[Items listed in a dataset]
====

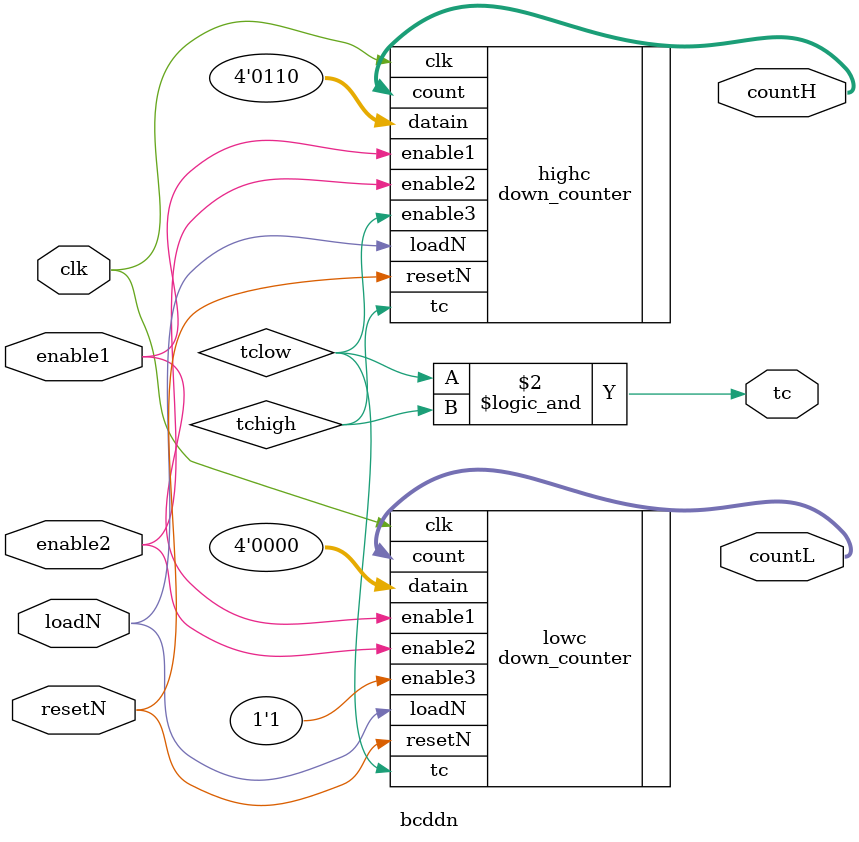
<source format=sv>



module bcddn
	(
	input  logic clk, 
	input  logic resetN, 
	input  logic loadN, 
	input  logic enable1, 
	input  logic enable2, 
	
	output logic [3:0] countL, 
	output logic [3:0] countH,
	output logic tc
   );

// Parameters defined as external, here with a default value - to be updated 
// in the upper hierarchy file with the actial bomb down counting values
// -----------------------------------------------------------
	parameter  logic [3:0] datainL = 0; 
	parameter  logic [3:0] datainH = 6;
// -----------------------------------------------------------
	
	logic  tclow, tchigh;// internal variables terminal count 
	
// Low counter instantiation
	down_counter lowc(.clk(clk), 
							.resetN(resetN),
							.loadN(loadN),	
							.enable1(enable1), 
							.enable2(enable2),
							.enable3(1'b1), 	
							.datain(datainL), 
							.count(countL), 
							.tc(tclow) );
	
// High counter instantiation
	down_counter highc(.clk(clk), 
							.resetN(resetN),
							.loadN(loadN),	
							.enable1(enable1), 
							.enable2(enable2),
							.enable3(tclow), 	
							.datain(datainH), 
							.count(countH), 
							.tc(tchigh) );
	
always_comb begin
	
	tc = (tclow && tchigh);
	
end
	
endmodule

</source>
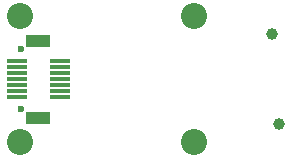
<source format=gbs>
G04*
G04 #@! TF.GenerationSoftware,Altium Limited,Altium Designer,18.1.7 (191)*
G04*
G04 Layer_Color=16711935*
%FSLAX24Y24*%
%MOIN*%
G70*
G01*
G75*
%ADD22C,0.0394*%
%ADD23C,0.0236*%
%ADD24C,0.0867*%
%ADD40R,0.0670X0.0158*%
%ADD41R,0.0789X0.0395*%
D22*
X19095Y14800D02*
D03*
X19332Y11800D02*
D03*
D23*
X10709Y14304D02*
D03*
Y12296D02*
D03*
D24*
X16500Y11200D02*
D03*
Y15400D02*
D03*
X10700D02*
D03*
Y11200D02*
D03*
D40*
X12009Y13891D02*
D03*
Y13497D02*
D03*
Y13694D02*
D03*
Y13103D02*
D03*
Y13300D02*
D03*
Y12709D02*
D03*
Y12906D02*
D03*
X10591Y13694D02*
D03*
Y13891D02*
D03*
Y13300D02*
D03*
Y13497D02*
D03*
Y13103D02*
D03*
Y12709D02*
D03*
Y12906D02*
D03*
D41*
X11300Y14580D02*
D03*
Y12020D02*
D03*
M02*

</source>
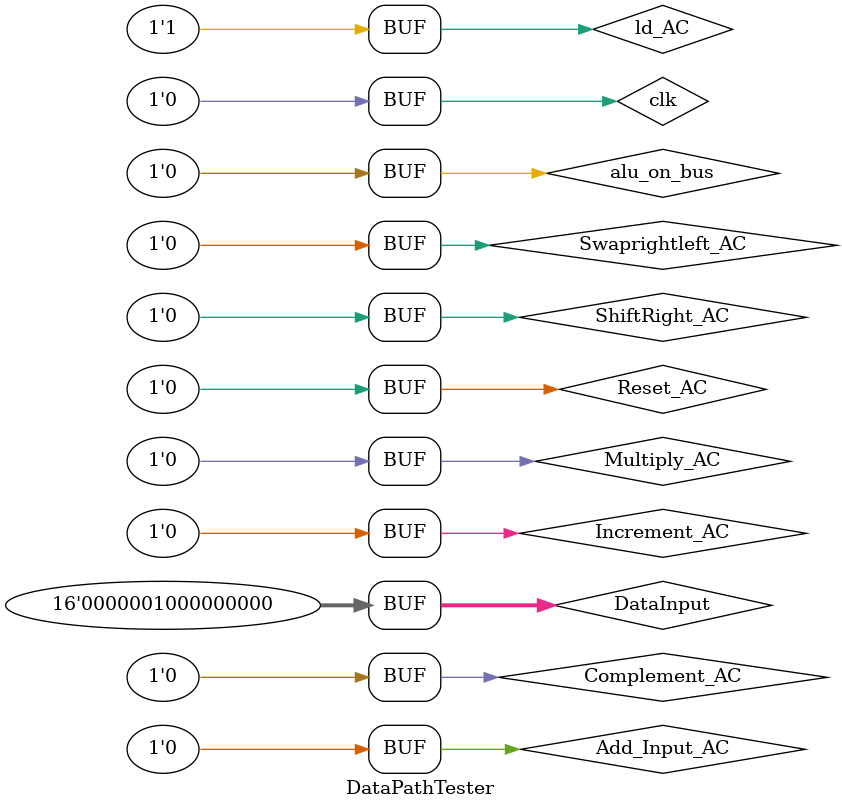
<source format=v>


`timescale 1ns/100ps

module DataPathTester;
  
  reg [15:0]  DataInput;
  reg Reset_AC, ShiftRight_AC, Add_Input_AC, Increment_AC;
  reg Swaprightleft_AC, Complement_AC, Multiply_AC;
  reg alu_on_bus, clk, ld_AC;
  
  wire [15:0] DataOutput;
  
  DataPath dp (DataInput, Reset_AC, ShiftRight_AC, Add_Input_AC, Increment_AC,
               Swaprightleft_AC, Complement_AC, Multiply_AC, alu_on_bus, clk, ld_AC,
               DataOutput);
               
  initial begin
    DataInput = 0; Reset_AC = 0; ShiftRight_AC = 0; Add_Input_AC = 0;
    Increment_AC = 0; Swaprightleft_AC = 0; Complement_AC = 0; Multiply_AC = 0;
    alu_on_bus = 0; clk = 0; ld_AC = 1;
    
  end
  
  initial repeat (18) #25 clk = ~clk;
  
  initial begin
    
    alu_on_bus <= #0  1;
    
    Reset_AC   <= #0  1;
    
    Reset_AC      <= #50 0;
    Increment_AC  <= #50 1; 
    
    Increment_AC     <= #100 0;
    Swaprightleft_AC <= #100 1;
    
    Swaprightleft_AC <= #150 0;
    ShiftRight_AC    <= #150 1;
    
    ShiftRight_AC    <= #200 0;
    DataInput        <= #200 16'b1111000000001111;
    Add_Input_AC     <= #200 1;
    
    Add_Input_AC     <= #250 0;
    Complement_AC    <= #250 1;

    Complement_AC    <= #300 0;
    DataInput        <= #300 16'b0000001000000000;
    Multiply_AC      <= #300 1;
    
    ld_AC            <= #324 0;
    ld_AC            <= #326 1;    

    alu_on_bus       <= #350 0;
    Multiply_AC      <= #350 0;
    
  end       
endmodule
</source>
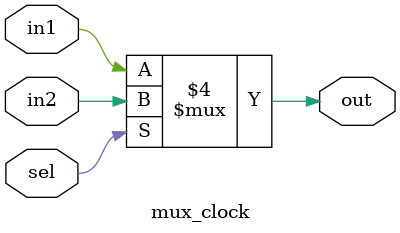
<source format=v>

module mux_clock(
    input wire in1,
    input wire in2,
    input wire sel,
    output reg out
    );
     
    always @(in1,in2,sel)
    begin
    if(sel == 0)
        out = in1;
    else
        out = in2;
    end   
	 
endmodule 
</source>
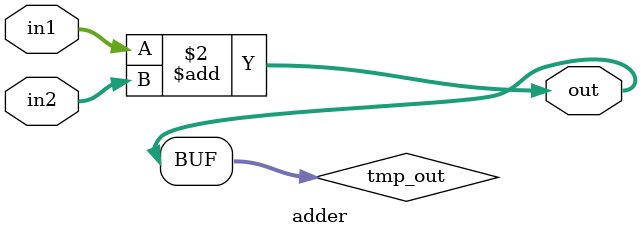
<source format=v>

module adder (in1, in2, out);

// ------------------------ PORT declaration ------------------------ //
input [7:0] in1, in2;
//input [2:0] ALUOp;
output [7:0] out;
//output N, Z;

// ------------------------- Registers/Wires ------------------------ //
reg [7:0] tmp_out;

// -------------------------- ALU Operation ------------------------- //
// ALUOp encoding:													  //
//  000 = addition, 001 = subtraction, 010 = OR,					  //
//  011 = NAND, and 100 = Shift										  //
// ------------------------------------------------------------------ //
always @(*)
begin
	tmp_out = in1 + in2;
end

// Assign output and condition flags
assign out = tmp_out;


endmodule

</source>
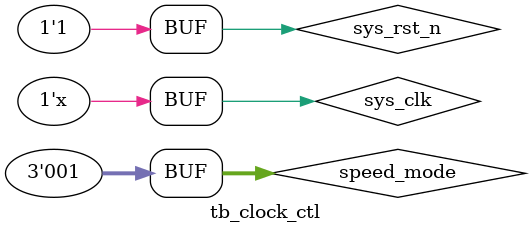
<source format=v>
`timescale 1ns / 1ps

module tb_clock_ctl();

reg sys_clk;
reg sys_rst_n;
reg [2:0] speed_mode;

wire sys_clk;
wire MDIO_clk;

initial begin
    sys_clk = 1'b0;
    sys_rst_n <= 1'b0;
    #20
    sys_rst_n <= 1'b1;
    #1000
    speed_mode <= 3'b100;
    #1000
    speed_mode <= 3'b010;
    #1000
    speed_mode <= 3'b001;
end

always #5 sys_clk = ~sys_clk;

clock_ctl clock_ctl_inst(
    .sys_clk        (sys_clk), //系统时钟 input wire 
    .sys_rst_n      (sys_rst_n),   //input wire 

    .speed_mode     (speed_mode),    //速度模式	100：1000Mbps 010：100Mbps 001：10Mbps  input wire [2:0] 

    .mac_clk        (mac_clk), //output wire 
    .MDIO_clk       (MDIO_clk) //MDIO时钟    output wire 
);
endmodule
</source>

====

» **Your objective**: Set down exactly the lines above, from the line containing "declaration ------------------------ //" through the line containing "wire MDIO_clk;". Skip the pictures.

» **Exercise output**:
// ------------------------ PORT declaration ------------------------ //
input [7:0] in1, in2;
//input [2:0] ALUOp;
output [7:0] out;
//output N, Z;

// ------------------------- Registers/Wires ------------------------ //
reg [7:0] tmp_out;

// -------------------------- ALU Operation ------------------------- //
// ALUOp encoding:													  //
//  000 = addition, 001 = subtraction, 010 = OR,					  //
//  011 = NAND, and 100 = Shift										  //
// ------------------------------------------------------------------ //
always @(*)
begin
	tmp_out = in1 + in2;
end

// Assign output and condition flags
assign out = tmp_out;


endmodule

</source>
<source format=v>
`timescale 1ns / 1ps

module tb_clock_ctl();

reg sys_clk;
reg sys_rst_n;
reg [2:0] speed_mode;

wire sys_clk;
wire MDIO_clk;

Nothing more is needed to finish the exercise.